Introduce an evaluation step
We can also add a second step in the prompt for evaluation. We ask the LLM to generate three summaries and evaluate these three summaries.
Assistant |
|
Prompt
You are given an essay text and need to provide summaries and evaluate them.
# Essay:
{insert essay text here}
Step 1: In this step, provide three short summaries of the given essay. Each summary should be clear, concise, and capture the key points of the speech. Aim for around 2-3 sentences for each summary.
Step 2: Evaluate the three summaries from Step 1 and rate which one you believe is the best. Explain your choice by pointing out specific reasons such as clarity, completeness, and relevance to the speech content.
Employ another LLM for evaluation
In production systems, it is common to employ another LLM for evaluation so that the evaluation step can be separate from the generation summaries.
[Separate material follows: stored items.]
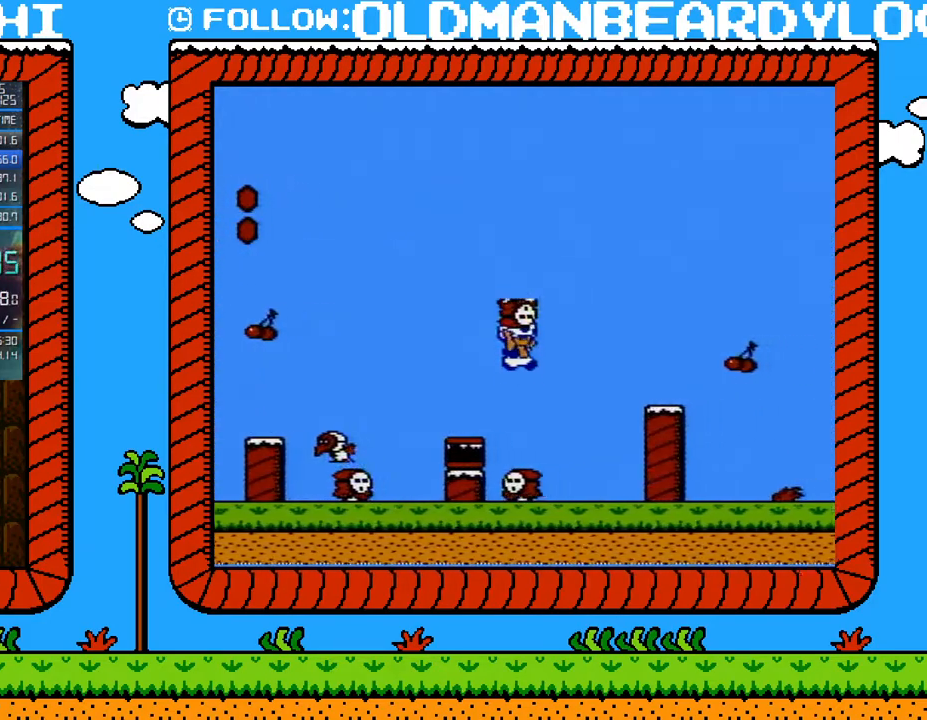
{"buttons": ["A", "B", "DPAD_RIGHT"], "events": [[17, "A", "up"], [417, "A", "down"]]}
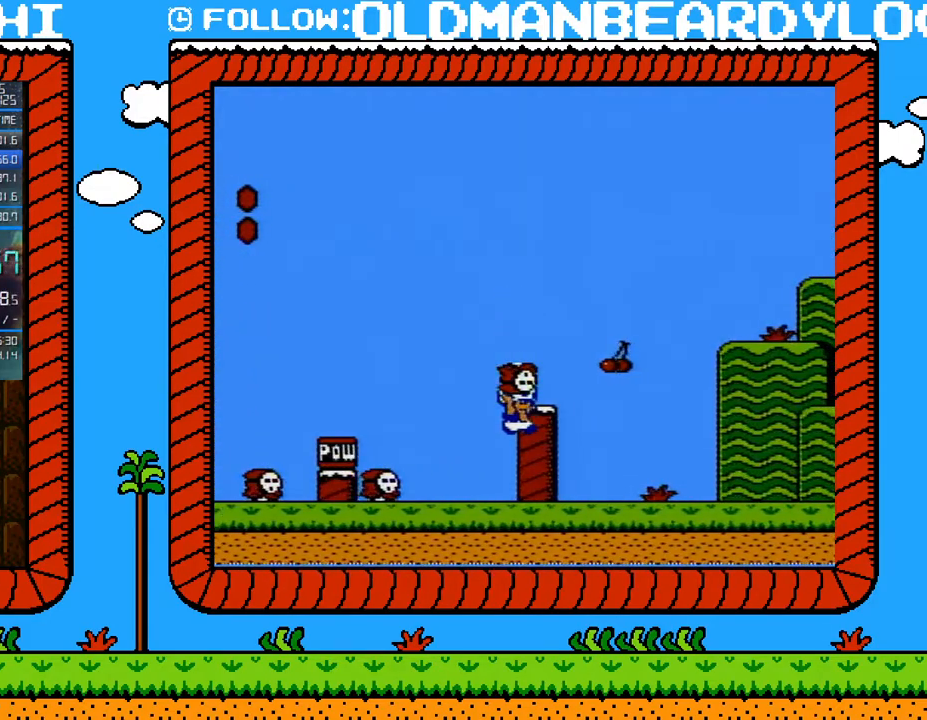
{"buttons": ["B"], "events": [[233, "A", "up"], [267, "DPAD_RIGHT", "up"]]}
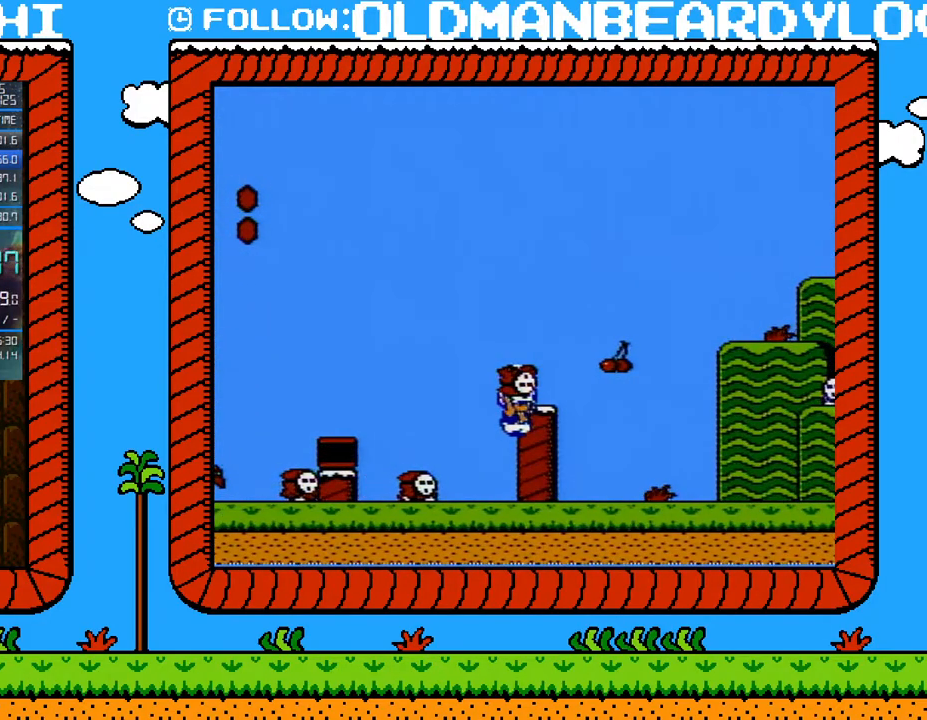
{"buttons": [], "events": [[50, "B", "up"]]}
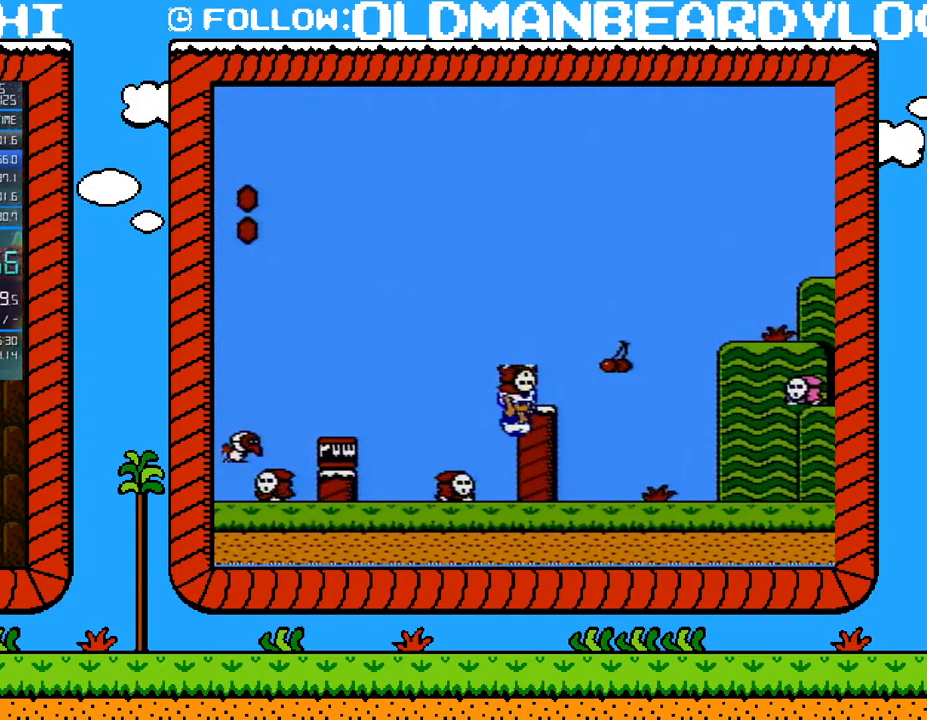
{"buttons": ["B", "DPAD_DOWN"], "events": [[183, "DPAD_DOWN", "down"], [333, "B", "down"]]}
- Step 1: use the first LLM to generate three summaries
Assistant |
|
Prompt
Provide three short summaries of the given essay. Each summary should be clear, concise, and capture the key points of the essay.
Aim for around 2-3 sentences for each summary.
# essay:
{insert essay text here}
- Step 2: use another LLM to rate the generated summaries
Assistant |
|
Prompt
You are given an essay and three summaries of the essay. Evaluate the three summaries and rate which one you believe is the best.
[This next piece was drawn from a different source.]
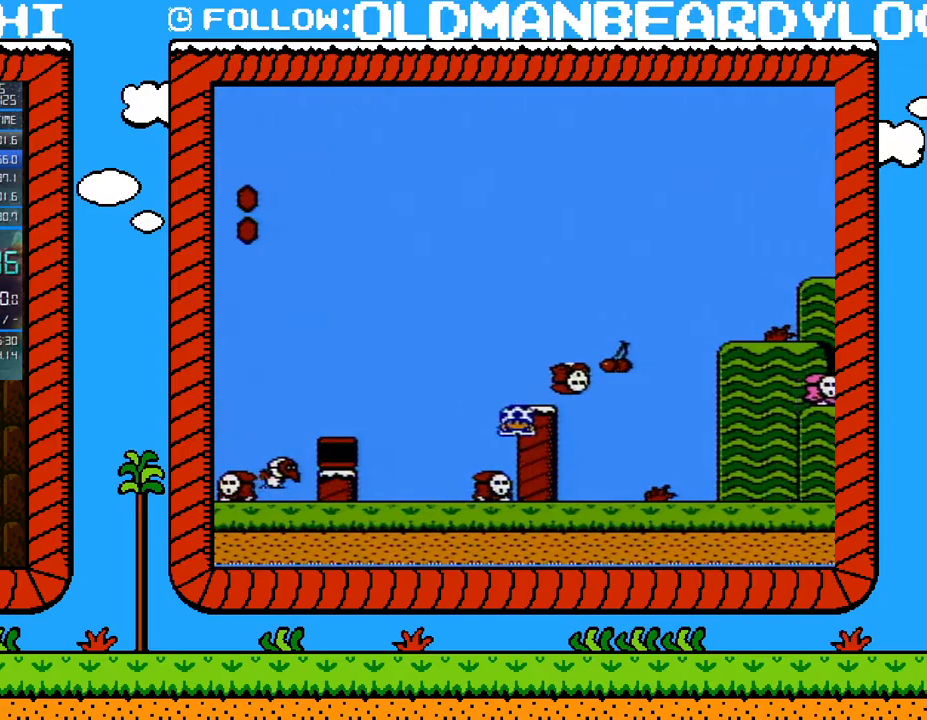
{"buttons": [], "events": [[17, "B", "up"], [183, "DPAD_DOWN", "up"]]}
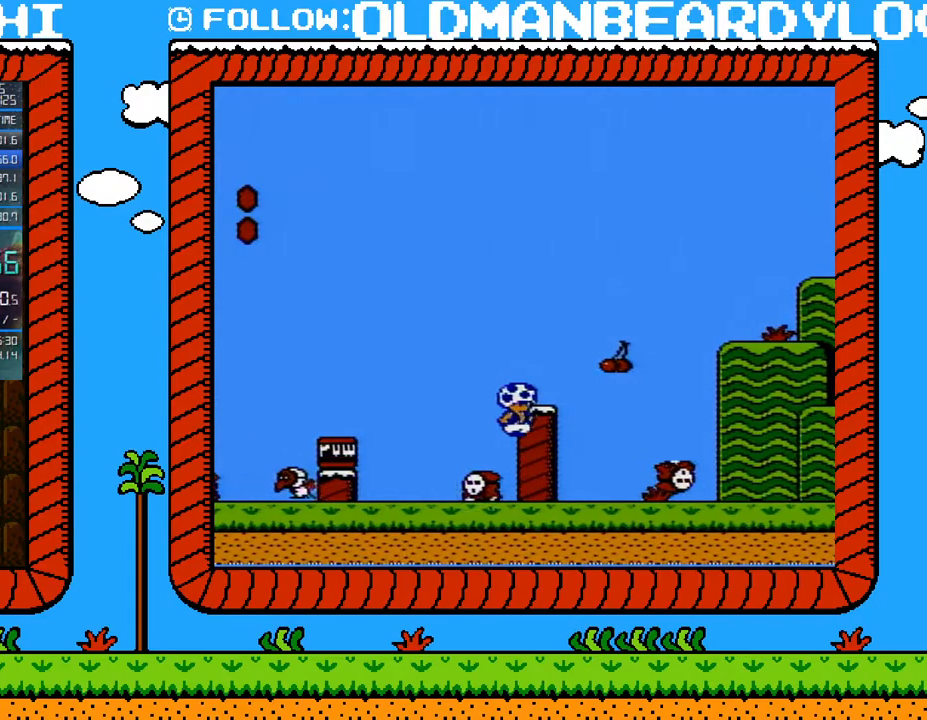
{"buttons": [], "events": []}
Explain your choice by pointing out specific reasons such as clarity, completeness, and relevance to the essay content.
# Essay:
{insert essay text here}
# Summaries
{insert the previous output}
Strategies we used:
- LLM chaining: In this example, we chain two LLMs in a sequence, where the output from the first LLM serves as the input for the second LLM. The method of chaining LLMs can be adapted to suit your specific use cases. For instance, you might choose to employ three LLMs in a chain, where the output of two LLMs is funneled into the third LLM. While LLM chaining offers flexibility, it's important to consider that it may result in additional API calls and potentially increased costs.